#### [Collected data]
=== Section Start ===

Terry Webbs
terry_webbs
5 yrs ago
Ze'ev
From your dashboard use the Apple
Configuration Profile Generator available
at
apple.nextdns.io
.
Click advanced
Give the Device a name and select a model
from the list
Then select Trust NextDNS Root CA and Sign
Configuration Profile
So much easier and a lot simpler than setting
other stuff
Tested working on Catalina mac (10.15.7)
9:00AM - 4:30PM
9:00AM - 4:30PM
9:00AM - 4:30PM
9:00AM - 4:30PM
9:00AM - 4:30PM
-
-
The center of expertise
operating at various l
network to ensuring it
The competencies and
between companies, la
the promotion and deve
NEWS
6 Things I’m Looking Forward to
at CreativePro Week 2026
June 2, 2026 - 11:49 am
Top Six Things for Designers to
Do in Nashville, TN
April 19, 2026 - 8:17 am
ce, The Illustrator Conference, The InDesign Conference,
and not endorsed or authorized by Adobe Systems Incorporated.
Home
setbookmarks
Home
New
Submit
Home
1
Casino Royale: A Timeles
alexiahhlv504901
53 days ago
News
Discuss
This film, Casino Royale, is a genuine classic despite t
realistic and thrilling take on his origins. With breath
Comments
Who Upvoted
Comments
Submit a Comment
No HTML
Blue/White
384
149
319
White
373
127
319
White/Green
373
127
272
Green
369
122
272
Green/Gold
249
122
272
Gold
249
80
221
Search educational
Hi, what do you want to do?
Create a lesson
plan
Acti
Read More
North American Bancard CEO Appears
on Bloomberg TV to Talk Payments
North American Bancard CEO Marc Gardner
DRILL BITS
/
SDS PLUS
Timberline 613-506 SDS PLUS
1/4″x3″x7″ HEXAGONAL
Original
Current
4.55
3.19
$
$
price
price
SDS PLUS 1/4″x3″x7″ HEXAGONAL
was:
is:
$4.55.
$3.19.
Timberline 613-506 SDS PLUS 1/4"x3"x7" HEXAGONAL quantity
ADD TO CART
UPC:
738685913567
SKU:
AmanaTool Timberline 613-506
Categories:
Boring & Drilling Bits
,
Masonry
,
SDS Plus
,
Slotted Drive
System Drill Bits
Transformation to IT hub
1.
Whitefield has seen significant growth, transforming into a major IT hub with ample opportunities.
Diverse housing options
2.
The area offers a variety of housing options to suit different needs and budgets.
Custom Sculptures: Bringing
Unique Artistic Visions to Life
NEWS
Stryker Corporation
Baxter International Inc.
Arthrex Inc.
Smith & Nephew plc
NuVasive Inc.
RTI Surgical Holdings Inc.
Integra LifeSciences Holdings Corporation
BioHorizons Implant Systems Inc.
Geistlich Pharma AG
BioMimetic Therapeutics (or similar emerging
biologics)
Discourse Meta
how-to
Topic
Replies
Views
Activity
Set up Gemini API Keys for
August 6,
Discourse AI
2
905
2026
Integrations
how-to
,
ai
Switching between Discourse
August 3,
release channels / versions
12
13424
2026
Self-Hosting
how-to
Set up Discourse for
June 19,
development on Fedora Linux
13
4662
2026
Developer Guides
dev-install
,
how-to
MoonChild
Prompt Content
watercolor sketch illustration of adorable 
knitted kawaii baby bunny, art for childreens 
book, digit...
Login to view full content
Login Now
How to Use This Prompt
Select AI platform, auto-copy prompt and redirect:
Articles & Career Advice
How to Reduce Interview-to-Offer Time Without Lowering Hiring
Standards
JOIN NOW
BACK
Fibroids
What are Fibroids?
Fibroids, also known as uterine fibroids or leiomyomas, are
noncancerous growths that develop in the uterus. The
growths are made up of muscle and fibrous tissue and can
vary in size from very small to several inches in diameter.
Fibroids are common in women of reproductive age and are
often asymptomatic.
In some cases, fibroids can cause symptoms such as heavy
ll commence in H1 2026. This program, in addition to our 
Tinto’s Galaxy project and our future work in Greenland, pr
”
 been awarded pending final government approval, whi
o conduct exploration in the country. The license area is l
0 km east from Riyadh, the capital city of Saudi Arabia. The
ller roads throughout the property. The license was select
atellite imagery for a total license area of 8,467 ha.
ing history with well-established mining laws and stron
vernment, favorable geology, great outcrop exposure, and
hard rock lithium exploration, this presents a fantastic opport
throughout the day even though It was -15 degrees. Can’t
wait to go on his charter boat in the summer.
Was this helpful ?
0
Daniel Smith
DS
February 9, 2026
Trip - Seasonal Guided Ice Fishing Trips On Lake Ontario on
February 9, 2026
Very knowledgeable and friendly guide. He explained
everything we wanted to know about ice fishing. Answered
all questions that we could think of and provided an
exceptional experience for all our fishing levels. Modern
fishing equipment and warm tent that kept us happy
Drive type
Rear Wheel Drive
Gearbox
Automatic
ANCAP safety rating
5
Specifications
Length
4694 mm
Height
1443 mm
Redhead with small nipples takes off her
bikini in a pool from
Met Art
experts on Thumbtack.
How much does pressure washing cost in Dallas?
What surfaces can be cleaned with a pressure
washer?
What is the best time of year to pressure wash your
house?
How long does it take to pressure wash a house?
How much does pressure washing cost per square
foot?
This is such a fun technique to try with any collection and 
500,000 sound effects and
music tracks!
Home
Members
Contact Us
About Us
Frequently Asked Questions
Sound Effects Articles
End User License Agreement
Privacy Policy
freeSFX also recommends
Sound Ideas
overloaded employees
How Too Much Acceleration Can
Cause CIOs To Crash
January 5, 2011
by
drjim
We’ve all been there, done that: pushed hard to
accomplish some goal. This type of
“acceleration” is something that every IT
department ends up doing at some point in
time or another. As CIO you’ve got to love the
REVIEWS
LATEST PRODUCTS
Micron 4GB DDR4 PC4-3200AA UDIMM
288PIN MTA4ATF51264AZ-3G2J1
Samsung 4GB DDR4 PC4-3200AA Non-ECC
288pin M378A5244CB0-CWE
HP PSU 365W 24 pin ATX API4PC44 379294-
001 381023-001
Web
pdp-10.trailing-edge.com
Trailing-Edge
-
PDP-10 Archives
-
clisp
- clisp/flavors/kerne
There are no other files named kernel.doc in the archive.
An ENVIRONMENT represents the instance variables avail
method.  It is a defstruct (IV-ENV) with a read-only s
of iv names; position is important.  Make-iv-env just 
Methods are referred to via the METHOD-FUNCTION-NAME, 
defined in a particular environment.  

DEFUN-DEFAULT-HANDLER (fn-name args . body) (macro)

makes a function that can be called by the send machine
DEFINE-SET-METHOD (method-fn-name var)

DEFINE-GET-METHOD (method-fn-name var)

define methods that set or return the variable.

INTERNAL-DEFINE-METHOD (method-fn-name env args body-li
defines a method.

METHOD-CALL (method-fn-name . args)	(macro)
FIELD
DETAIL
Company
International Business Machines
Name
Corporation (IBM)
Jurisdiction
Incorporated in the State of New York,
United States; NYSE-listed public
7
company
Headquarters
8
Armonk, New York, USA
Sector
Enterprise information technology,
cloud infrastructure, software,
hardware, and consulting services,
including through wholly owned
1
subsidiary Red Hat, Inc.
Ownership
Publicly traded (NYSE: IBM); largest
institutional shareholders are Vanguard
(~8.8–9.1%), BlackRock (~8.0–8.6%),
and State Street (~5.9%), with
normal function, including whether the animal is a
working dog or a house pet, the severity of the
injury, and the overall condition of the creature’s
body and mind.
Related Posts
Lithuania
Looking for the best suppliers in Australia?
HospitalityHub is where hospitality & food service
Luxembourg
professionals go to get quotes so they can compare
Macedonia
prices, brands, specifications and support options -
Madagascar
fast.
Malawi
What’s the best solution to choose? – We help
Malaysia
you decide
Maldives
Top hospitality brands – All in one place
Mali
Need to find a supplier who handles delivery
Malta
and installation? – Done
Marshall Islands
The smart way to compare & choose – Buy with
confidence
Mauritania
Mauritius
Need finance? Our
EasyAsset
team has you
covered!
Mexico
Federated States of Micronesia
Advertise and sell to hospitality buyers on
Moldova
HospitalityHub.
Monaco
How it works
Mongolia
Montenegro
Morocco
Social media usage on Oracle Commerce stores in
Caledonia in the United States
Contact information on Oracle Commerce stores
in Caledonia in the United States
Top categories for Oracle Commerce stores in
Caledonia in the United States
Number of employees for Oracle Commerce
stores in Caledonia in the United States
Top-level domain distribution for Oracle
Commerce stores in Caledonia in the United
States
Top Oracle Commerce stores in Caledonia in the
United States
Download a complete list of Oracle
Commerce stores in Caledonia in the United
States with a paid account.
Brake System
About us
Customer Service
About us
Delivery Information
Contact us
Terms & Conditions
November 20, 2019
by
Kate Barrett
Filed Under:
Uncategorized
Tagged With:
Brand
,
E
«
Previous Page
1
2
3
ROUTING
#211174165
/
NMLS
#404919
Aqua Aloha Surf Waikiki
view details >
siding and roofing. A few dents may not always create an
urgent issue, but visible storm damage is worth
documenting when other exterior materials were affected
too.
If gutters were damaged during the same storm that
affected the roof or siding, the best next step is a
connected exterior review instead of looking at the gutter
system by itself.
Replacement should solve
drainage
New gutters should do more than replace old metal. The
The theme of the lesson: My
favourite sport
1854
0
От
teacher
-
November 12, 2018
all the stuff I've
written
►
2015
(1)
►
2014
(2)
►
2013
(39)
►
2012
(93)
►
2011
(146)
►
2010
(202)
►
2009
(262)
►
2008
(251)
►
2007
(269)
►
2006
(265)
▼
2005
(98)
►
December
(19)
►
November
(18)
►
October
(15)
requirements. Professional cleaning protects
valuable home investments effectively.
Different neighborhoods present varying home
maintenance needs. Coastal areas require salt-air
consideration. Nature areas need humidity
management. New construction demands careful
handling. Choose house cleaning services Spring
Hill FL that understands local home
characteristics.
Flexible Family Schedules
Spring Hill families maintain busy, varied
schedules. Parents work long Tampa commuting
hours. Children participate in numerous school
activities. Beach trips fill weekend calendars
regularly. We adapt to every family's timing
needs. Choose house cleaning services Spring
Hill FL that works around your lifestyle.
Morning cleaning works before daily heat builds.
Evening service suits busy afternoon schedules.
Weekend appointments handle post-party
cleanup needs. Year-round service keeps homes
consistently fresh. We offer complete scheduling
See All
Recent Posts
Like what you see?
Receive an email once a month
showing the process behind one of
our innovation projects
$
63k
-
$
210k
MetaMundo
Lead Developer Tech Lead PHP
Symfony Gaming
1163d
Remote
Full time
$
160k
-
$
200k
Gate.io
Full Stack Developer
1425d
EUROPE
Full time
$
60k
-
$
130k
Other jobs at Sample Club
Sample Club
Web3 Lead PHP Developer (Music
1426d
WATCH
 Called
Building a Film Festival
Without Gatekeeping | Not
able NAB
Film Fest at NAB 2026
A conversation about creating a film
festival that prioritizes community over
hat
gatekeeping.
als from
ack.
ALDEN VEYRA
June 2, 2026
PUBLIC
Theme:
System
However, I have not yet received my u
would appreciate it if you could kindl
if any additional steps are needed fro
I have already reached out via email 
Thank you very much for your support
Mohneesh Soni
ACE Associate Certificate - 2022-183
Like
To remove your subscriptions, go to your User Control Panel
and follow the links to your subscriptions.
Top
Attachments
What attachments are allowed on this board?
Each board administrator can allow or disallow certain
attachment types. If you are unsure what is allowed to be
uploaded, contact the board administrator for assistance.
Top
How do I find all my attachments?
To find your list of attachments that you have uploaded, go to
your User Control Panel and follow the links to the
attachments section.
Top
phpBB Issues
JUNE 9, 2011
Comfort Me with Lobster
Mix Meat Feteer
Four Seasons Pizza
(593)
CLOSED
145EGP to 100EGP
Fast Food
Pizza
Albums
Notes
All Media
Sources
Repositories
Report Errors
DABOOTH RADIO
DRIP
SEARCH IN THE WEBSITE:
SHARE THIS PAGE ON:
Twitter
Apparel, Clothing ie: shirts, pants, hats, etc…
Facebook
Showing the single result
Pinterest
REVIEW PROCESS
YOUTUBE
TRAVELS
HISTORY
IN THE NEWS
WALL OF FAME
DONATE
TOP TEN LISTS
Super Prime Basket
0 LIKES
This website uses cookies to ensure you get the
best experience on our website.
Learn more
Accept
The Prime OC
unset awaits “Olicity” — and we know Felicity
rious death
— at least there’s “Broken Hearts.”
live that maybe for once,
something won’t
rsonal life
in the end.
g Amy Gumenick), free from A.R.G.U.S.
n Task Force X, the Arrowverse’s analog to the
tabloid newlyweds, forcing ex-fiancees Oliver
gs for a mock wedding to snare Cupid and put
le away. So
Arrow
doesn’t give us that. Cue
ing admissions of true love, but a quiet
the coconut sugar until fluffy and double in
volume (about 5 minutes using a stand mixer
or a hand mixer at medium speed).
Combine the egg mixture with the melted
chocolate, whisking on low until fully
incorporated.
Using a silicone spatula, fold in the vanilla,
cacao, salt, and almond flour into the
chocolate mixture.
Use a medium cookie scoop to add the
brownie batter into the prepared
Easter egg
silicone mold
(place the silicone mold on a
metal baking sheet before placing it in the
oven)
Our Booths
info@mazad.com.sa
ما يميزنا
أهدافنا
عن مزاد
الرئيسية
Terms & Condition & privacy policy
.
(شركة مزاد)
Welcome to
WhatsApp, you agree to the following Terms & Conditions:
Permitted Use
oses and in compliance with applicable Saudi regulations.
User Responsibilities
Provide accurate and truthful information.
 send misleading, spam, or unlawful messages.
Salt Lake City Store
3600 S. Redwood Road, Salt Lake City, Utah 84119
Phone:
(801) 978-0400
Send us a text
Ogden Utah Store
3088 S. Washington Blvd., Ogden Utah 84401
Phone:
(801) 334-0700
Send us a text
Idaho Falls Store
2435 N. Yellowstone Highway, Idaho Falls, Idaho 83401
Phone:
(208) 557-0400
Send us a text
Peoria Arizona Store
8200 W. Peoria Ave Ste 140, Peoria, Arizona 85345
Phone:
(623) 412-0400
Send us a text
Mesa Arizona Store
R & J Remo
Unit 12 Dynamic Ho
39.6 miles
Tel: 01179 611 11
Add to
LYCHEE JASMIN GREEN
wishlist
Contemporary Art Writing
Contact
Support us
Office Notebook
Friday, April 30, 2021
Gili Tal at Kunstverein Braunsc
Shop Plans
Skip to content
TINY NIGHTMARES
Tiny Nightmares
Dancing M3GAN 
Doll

=== Section End ===

#### [Your goal]
Reproduce the lines from the first line through the line containing "Then select Trust NextDNS Root CA and Sign", both ends included.

#### [Written solution]
Terry Webbs
terry_webbs
5 yrs ago
Ze'ev
From your dashboard use the Apple
Configuration Profile Generator available
at
apple.nextdns.io
.
Click advanced
Give the Device a name and select a model
from the list
Then select Trust NextDNS Root CA and Sign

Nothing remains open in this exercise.